— Begin Dataset records —

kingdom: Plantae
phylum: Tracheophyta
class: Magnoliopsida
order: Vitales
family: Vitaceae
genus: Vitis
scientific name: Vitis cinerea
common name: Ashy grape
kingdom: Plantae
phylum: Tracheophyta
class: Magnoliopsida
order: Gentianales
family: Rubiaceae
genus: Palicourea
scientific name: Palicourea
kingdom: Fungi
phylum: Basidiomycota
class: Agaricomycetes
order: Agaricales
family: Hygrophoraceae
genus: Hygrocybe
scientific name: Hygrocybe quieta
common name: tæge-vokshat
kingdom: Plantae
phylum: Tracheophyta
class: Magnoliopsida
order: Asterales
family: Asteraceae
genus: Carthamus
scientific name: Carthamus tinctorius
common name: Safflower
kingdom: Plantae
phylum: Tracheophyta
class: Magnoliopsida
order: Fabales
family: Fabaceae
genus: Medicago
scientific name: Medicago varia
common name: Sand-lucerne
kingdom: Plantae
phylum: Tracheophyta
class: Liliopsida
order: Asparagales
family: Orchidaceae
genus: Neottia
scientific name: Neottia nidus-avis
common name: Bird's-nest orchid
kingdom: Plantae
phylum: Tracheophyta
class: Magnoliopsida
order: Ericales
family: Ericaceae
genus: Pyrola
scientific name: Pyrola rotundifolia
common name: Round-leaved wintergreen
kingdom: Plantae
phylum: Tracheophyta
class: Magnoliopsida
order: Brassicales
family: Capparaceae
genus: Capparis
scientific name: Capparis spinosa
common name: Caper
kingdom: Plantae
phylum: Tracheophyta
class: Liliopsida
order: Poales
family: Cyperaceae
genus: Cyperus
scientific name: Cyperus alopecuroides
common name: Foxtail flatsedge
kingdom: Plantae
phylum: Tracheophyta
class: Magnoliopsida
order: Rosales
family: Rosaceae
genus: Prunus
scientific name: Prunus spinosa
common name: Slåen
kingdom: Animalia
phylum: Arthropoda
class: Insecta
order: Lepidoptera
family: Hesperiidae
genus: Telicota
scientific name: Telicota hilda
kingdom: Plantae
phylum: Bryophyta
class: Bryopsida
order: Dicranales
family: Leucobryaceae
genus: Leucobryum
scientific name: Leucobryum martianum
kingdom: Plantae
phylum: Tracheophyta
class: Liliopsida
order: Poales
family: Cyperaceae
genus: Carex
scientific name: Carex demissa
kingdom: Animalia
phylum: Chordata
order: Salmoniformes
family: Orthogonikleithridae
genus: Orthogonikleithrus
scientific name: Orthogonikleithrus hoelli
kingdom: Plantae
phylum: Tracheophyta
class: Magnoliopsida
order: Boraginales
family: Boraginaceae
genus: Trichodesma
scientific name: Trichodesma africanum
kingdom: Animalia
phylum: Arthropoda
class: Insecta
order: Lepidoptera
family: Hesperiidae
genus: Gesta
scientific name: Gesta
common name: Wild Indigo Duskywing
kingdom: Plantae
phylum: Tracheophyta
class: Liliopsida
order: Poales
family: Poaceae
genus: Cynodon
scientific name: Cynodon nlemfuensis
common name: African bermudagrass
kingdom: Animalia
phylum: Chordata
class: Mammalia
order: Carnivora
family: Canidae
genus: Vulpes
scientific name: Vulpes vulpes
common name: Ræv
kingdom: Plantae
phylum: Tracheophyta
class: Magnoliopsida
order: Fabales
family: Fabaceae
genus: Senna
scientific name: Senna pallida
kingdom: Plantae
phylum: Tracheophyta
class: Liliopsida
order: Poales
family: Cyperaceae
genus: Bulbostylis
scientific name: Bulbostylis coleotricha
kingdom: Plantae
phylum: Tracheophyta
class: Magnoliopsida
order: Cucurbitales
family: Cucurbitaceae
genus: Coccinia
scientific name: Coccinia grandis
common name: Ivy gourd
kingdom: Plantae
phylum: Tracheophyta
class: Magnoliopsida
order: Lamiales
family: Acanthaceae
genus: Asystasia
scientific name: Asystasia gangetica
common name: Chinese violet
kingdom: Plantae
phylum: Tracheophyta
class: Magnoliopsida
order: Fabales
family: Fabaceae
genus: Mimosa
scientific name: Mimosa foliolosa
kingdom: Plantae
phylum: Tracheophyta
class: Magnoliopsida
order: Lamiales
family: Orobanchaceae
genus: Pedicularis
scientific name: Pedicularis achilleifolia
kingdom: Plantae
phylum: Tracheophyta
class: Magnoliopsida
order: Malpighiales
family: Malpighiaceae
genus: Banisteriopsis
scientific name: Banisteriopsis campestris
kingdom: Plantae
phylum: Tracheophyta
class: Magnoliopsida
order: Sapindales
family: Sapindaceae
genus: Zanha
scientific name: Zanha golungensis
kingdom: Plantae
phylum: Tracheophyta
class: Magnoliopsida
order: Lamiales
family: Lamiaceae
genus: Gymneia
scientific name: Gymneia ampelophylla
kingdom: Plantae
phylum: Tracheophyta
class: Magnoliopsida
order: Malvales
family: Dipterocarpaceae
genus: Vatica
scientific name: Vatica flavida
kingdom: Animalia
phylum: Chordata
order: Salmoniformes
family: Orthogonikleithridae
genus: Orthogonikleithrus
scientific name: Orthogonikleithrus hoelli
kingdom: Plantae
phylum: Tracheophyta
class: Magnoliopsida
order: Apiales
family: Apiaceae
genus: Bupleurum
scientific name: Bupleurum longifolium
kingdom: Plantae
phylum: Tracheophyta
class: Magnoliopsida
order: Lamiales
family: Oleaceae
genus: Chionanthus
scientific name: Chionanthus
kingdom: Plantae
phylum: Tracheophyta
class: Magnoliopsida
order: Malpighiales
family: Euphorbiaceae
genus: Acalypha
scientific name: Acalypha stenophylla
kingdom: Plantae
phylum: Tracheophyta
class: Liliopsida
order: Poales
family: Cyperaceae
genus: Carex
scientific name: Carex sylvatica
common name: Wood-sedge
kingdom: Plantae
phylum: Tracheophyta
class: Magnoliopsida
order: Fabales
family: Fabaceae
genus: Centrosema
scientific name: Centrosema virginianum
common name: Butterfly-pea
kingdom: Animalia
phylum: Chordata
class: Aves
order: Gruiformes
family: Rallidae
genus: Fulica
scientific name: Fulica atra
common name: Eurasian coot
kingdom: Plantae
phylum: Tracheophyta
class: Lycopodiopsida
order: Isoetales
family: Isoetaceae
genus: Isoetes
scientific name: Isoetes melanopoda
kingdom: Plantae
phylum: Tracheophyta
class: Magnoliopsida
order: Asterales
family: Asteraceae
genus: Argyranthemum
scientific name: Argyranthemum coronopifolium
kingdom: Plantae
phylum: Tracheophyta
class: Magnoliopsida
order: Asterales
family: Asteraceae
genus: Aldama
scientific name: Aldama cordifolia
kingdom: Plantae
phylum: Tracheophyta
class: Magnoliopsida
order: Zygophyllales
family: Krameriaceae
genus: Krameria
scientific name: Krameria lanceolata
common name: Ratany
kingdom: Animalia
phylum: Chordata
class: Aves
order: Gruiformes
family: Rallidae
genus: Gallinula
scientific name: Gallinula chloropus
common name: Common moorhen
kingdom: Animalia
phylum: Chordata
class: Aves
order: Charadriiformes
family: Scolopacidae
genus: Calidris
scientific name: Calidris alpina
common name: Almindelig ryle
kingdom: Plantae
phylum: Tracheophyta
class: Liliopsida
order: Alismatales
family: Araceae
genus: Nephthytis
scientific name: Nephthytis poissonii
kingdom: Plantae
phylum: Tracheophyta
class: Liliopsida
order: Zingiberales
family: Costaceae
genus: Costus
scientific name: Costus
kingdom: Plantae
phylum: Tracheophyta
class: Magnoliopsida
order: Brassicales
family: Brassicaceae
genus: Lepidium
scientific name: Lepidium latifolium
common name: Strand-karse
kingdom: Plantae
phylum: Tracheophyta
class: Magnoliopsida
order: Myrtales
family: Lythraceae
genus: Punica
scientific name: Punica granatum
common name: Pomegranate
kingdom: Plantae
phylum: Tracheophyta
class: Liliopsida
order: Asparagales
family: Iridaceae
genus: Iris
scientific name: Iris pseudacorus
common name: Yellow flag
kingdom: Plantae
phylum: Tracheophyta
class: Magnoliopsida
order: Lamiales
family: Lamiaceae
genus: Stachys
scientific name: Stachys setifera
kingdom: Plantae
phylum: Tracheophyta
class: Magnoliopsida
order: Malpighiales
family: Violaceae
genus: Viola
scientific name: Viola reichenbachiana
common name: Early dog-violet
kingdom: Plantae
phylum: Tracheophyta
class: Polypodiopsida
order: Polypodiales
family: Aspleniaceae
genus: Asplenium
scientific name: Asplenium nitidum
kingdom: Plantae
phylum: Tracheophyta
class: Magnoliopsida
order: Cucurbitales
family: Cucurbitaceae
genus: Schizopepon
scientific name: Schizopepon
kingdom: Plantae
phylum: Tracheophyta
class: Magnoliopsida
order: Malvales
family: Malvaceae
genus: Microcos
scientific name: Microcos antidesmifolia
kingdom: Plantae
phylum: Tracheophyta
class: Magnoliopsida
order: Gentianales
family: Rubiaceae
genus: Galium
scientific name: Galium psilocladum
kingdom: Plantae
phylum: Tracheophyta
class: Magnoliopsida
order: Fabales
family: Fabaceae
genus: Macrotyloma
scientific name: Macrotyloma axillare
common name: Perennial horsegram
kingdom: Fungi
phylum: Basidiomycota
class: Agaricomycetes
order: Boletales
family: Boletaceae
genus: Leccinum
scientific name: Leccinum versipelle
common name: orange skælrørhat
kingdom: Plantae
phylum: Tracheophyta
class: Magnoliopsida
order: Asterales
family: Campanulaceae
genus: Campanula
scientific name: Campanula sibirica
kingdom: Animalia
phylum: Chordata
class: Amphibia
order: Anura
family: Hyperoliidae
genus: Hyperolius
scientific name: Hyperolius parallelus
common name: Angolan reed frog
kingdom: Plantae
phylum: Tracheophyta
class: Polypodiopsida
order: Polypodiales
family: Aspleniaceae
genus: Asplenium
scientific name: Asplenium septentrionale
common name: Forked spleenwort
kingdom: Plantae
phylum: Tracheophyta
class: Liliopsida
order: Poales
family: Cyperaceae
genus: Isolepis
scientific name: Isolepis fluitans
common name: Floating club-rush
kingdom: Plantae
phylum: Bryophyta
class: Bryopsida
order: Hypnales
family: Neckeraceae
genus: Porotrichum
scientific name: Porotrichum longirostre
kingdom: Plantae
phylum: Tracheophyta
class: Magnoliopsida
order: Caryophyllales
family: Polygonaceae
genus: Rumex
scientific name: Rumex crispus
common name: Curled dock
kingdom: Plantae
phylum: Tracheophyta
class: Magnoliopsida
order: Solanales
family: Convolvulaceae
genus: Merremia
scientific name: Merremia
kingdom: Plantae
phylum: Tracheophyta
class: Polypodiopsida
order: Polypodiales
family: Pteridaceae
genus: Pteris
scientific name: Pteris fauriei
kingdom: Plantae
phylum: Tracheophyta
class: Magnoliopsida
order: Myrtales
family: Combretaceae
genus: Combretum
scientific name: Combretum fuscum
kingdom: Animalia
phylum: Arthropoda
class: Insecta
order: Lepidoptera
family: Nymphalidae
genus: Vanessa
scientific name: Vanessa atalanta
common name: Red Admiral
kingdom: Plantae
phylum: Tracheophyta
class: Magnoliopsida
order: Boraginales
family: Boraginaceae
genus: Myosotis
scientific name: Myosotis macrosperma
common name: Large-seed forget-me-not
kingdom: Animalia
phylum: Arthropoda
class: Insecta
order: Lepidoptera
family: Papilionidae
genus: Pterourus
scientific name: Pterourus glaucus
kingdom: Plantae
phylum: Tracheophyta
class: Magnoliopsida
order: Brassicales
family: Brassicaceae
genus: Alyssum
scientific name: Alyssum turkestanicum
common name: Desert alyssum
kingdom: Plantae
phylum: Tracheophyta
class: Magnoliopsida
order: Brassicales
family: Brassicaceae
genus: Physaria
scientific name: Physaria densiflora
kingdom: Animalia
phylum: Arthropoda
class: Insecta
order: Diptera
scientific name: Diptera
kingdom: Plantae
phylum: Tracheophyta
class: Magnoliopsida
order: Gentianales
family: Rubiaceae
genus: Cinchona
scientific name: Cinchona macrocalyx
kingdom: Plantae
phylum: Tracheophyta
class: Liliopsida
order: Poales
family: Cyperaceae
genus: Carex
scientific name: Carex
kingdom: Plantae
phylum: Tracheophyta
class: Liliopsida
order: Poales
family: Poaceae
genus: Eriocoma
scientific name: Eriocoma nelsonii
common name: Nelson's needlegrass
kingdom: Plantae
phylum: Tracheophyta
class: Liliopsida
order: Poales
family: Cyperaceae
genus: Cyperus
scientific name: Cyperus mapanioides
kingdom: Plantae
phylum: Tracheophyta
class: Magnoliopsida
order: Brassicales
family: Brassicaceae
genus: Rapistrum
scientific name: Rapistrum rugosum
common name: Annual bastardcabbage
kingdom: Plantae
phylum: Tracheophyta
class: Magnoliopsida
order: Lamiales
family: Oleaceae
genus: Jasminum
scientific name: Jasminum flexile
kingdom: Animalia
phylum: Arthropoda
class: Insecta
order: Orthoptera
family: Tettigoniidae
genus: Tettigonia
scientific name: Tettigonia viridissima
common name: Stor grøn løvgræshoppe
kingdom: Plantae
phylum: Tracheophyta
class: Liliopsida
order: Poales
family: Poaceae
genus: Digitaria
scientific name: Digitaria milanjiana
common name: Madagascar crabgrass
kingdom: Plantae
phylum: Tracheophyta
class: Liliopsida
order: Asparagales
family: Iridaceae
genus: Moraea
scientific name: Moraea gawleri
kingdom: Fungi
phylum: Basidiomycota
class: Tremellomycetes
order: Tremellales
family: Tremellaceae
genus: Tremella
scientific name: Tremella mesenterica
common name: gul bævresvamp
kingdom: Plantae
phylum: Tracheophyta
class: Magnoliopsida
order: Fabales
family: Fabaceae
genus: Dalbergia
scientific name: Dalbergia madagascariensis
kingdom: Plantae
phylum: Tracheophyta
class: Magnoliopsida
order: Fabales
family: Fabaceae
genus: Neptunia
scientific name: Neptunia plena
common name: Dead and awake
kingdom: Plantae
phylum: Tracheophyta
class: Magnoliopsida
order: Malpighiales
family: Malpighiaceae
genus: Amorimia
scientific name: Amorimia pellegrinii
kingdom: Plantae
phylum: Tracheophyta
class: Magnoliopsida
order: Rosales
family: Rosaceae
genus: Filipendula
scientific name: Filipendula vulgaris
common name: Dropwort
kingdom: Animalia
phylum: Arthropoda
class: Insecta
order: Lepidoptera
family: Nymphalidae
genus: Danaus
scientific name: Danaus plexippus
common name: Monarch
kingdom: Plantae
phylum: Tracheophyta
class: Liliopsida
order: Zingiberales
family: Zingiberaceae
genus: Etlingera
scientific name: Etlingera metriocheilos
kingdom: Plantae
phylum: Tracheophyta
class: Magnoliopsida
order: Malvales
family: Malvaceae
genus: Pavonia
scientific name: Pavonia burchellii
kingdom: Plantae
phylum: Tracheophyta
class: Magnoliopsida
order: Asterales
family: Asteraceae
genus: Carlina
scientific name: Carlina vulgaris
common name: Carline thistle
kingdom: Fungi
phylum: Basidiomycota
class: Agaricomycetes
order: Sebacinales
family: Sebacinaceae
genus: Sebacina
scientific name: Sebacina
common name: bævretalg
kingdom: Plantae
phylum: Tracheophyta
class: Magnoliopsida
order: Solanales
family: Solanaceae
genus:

— End Dataset records —

## What you will do
Revise the records from the line with "genus: Hyperolius" through the line with "genus: Porotrichum", changing "common name" to "vernacular name" and leaving everything else as it is.

## Reply
genus: Hyperolius
scientific name: Hyperolius parallelus
vernacular name: Angolan reed frog
kingdom: Plantae
phylum: Tracheophyta
class: Polypodiopsida
order: Polypodiales
family: Aspleniaceae
genus: Asplenium
scientific name: Asplenium septentrionale
vernacular name: Forked spleenwort
kingdom: Plantae
phylum: Tracheophyta
class: Liliopsida
order: Poales
family: Cyperaceae
genus: Isolepis
scientific name: Isolepis fluitans
vernacular name: Floating club-rush
kingdom: Plantae
phylum: Bryophyta
class: Bryopsida
order: Hypnales
family: Neckeraceae
genus: Porotrichum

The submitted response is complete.